Problems with ZIP files (in Java)
The ZIP file format is generally a widely-accepted, useful format. However, it does have
a couple of quirks that you should be aware of. Both relate in some way to
Encoding of filenames
Many operating systems now allow non-ASCII characters in filenames.
If you're not too familiar with character sets and character encoding, ASCII characters
are essentially unaccented letters, numbers and a few symbols (plus a few "unprintable"
control codes that we'll ignore for now). As bytes, they're usually all encoded
in the range 0-127. Or put less technically, they're the characters "available
on the average 1980s micro sold in the US".
In the early days of operating systems such
as DOS or various home computing platforms, using anything other than these characters
(such as accented characters, other alphabets etc) was non standardised and not
well supported. Putting things such as accented characters and even spaces in file names was just
"something that you didn't do", and was often not actually possible. So formats such
as ZIP tended not to worry too much about the issue.
Unfortunately, nowadays it generally is possible to put any character in
file names and in strings in general, and there are various different standards for dealing
with this (common standards include Unicode encoded with UTF-8, ISO-88591-1 which is a
one-byte-per-character encoding for various European languages, etc). For ZIP files,
there's no standard encoding, and no standard way to indicate which encoding you've
used. So different tools will generally pick some encoding arbitrarily. If the tool you
use to create the ZIP file name has the same encoding as the one used to
read it, then all is generally merry. If not, beware the dragons.
Java currently expects UTF-8 encoding. This generally means that
if you create a ZIP file in Windows, filenames with non-ASCII characters will be mangled.

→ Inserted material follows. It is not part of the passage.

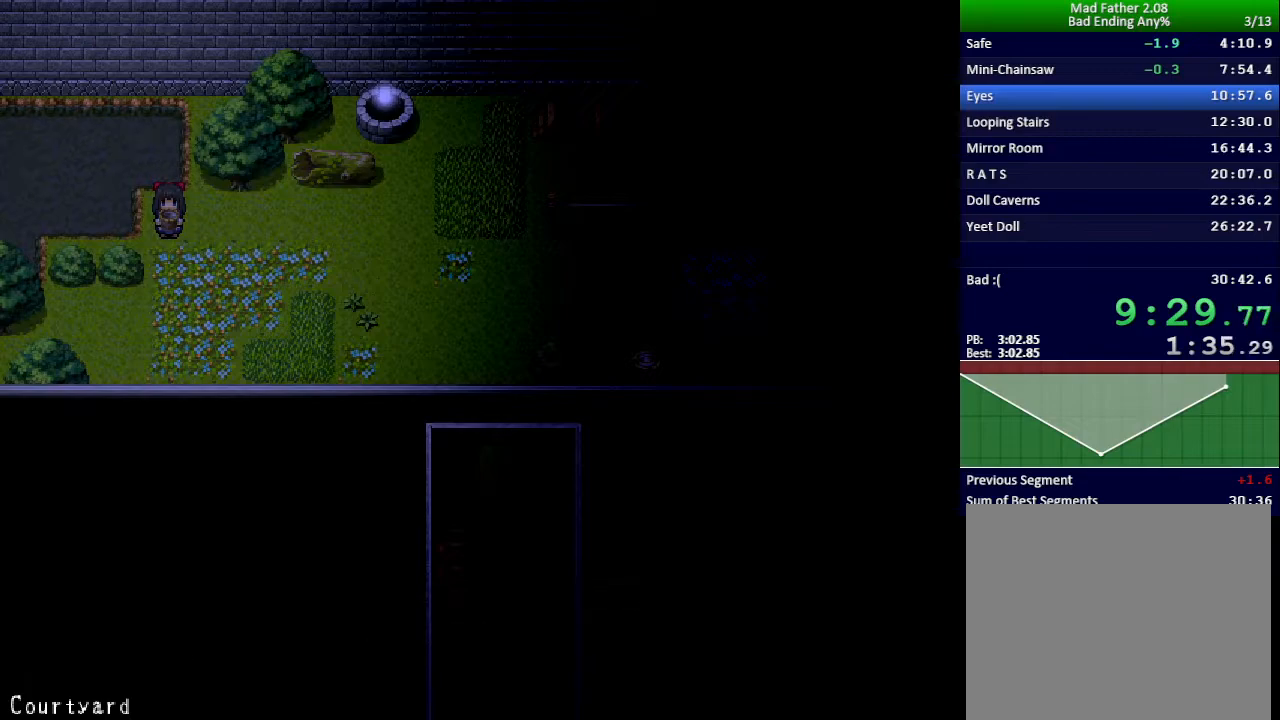
{"keys": ["right"], "events": [[351, "down", "up"]]}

The issue has been raised as Java bug ID 4244499, with a proposal to add a ZipFile constructor to take the character encoding
(assuming the caller knows it). At the moment, a possible solution is to
use the Arcmexer library, which allows you to set the
file name encoding. This also has the advantage of being able to read encrypted ZIP files.
My advice is generally:
Don't use accents or other non-ASCII characters in filenames1!
You really don't need them that much.
One historical problem is that filenames were never really intended to be a human-readable "title",
but increasingly, that's how many "average users" are treating them. For the time being, there's
no elegant solution to this problem, and the best we can really do is live with filenames with
missing diacritics or occasional spelling changes to fit ASCII.
A similar issue occurs with time zones. Timestamps in ZIP files are stored
in milliseconds since a particular reference point, but there's no way to say "relative
to which time zone". Most ZIP tools will simply use— when either reading or writing—
the time zone of the local machine at the time of creating the ZIP file.
Again, a possible solution is to use Arcmexer, which allows
you to specify the locale in which the zip file is assumed to have been created, and
will convert times to the current locale accordingly.
1. By the way, call me a fuddy-duddy, but
I would also say don't use spaces in filenames. I guess
I just use command-line tools too much.